Transcribed page contents
· · ·

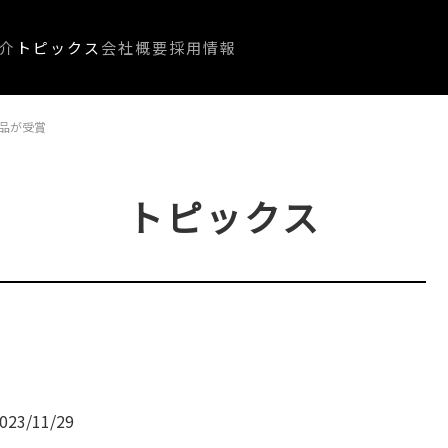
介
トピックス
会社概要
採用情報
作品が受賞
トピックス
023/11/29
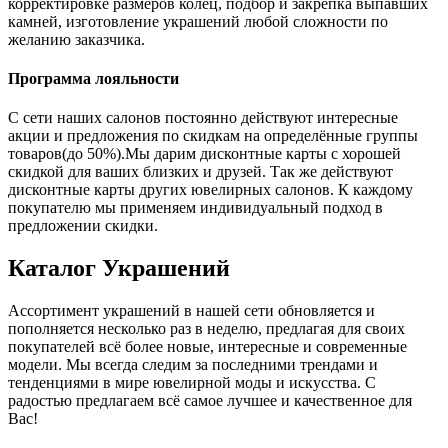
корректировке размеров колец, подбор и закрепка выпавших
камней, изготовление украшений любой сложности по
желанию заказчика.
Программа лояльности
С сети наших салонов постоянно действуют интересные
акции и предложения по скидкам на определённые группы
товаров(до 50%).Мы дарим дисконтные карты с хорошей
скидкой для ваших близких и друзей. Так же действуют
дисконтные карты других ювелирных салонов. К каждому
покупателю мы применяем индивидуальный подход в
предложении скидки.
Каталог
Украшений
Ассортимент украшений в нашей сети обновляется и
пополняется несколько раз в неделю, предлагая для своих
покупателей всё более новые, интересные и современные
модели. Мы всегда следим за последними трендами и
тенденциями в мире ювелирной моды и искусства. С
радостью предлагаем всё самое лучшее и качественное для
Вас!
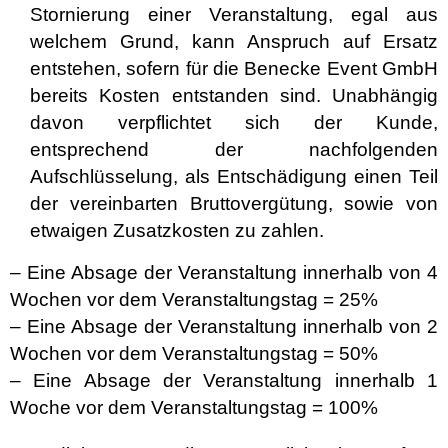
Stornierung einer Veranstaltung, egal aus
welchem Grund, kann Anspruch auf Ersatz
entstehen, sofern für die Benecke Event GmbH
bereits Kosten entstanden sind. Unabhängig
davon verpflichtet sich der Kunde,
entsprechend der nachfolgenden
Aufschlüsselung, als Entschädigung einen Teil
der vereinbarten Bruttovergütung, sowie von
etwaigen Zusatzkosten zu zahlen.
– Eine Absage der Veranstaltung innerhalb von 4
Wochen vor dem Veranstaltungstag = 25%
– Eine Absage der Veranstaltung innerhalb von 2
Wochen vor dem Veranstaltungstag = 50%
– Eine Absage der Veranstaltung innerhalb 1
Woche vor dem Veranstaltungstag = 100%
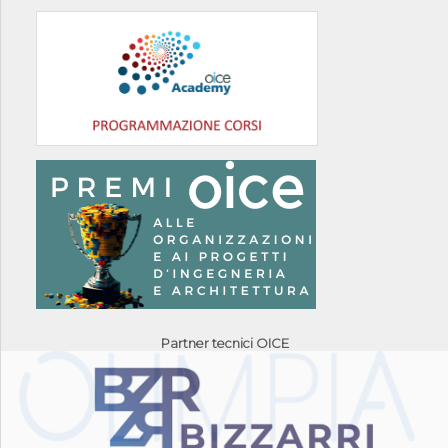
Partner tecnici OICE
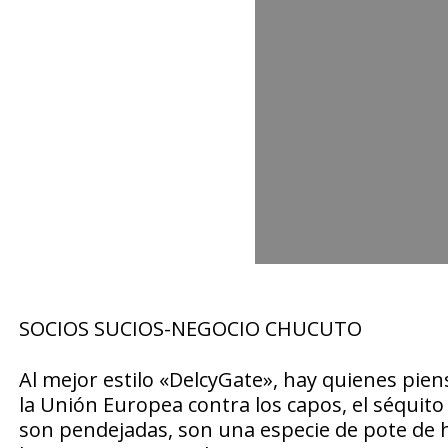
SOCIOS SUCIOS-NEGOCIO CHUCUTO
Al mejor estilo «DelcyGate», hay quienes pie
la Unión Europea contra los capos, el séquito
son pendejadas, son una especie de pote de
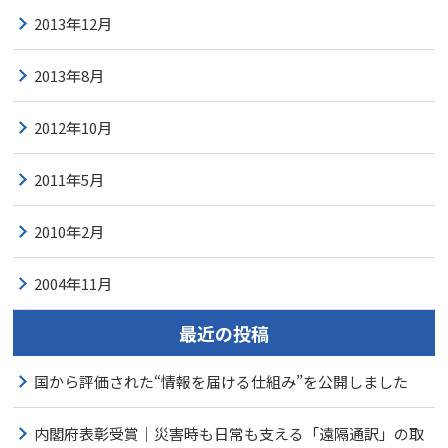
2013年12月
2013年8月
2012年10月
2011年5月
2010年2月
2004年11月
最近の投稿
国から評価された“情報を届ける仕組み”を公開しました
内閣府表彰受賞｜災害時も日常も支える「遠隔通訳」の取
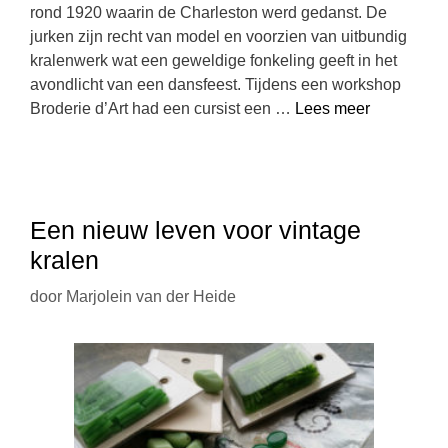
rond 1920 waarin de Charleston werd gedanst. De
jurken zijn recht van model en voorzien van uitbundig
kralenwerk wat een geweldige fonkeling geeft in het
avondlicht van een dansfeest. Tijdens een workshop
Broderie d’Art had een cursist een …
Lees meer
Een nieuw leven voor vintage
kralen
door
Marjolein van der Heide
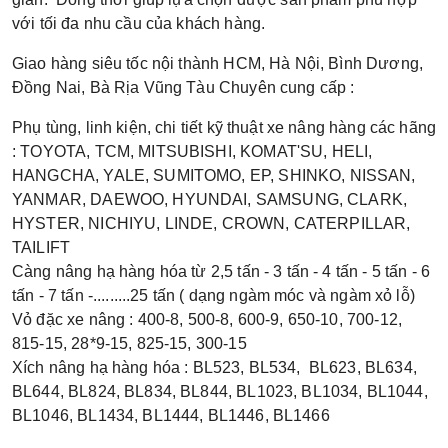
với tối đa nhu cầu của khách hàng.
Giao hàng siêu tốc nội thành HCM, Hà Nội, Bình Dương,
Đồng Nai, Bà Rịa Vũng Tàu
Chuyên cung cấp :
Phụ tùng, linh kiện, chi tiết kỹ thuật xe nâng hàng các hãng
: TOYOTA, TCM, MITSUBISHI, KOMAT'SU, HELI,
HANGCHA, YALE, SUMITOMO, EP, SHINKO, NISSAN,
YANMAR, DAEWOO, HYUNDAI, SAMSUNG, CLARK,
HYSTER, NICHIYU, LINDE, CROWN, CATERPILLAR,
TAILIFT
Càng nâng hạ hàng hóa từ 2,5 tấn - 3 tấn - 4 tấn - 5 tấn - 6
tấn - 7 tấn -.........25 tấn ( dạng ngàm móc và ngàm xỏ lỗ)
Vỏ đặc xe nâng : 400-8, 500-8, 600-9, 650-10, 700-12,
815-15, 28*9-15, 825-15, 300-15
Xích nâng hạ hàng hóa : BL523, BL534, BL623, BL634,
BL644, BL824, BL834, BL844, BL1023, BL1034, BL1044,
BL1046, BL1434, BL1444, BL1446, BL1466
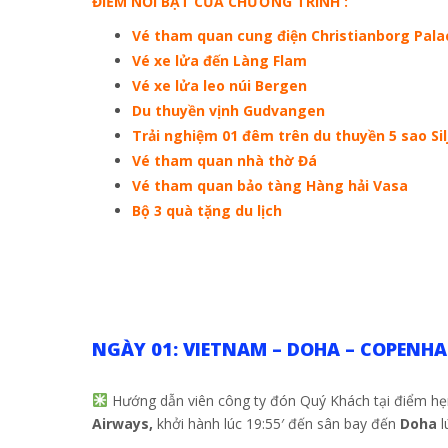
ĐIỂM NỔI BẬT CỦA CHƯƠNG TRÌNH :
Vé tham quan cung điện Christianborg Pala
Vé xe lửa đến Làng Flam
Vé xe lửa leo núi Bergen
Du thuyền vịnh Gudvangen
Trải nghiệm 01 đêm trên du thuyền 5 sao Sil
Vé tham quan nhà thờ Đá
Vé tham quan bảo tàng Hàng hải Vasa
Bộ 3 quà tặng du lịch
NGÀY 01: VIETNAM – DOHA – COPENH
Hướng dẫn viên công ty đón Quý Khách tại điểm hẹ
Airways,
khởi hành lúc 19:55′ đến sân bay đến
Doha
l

· · ·

- **EXERCISE DESCRIPTION**
All entries above must be repeated exactly; pictures are to be left out.

- **EXERCISE OUTPUT**
介
トピックス
会社概要
採用情報
作品が受賞
トピックス
023/11/29
корректировке размеров колец, подбор и закрепка выпавших
камней, изготовление украшений любой сложности по
желанию заказчика.
Программа лояльности
С сети наших салонов постоянно действуют интересные
акции и предложения по скидкам на определённые группы
товаров(до 50%).Мы дарим дисконтные карты с хорошей
скидкой для ваших близких и друзей. Так же действуют
дисконтные карты других ювелирных салонов. К каждому
покупателю мы применяем индивидуальный подход в
предложении скидки.
Каталог
Украшений
Ассортимент украшений в нашей сети обновляется и
пополняется несколько раз в неделю, предлагая для своих
покупателей всё более новые, интересные и современные
модели. Мы всегда следим за последними трендами и
тенденциями в мире ювелирной моды и искусства. С
радостью предлагаем всё самое лучшее и качественное для
Вас!
Stornierung einer Veranstaltung, egal aus
welchem Grund, kann Anspruch auf Ersatz
entstehen, sofern für die Benecke Event GmbH
bereits Kosten entstanden sind. Unabhängig
davon verpflichtet sich der Kunde,
entsprechend der nachfolgenden
Aufschlüsselung, als Entschädigung einen Teil
der vereinbarten Bruttovergütung, sowie von
etwaigen Zusatzkosten zu zahlen.
– Eine Absage der Veranstaltung innerhalb von 4
Wochen vor dem Veranstaltungstag = 25%
– Eine Absage der Veranstaltung innerhalb von 2
Wochen vor dem Veranstaltungstag = 50%
– Eine Absage der Veranstaltung innerhalb 1
Woche vor dem Veranstaltungstag = 100%
Partner tecnici OICE
SOCIOS SUCIOS-NEGOCIO CHUCUTO
Al mejor estilo «DelcyGate», hay quienes pie
la Unión Europea contra los capos, el séquito
son pendejadas, son una especie de pote de
2013年12月
2013年8月
2012年10月
2011年5月
2010年2月
2004年11月
最近の投稿
国から評価された“情報を届ける仕組み”を公開しました
内閣府表彰受賞｜災害時も日常も支える「遠隔通訳」の取
rond 1920 waarin de Charleston werd gedanst. De
jurken zijn recht van model en voorzien van uitbundig
kralenwerk wat een geweldige fonkeling geeft in het
avondlicht van een dansfeest. Tijdens een workshop
Broderie d’Art had een cursist een …
Lees meer
Een nieuw leven voor vintage
kralen
door
Marjolein van der Heide
với tối đa nhu cầu của khách hàng.
Giao hàng siêu tốc nội thành HCM, Hà Nội, Bình Dương,
Đồng Nai, Bà Rịa Vũng Tàu
Chuyên cung cấp :
Phụ tùng, linh kiện, chi tiết kỹ thuật xe nâng hàng các hãng
: TOYOTA, TCM, MITSUBISHI, KOMAT'SU, HELI,
HANGCHA, YALE, SUMITOMO, EP, SHINKO, NISSAN,
YANMAR, DAEWOO, HYUNDAI, SAMSUNG, CLARK,
HYSTER, NICHIYU, LINDE, CROWN, CATERPILLAR,
TAILIFT
Càng nâng hạ hàng hóa từ 2,5 tấn - 3 tấn - 4 tấn - 5 tấn - 6
tấn - 7 tấn -.........25 tấn ( dạng ngàm móc và ngàm xỏ lỗ)
Vỏ đặc xe nâng : 400-8, 500-8, 600-9, 650-10, 700-12,
815-15, 28*9-15, 825-15, 300-15
Xích nâng hạ hàng hóa : BL523, BL534, BL623, BL634,
BL644, BL824, BL834, BL844, BL1023, BL1034, BL1044,
BL1046, BL1434, BL1444, BL1446, BL1466
ĐIỂM NỔI BẬT CỦA CHƯƠNG TRÌNH :
Vé tham quan cung điện Christianborg Pala
Vé xe lửa đến Làng Flam
Vé xe lửa leo núi Bergen
Du thuyền vịnh Gudvangen
Trải nghiệm 01 đêm trên du thuyền 5 sao Sil
Vé tham quan nhà thờ Đá
Vé tham quan bảo tàng Hàng hải Vasa
Bộ 3 quà tặng du lịch
NGÀY 01: VIETNAM – DOHA – COPENH
Hướng dẫn viên công ty đón Quý Khách tại điểm hẹ
Airways,
khởi hành lúc 19:55′ đến sân bay đến
Doha
l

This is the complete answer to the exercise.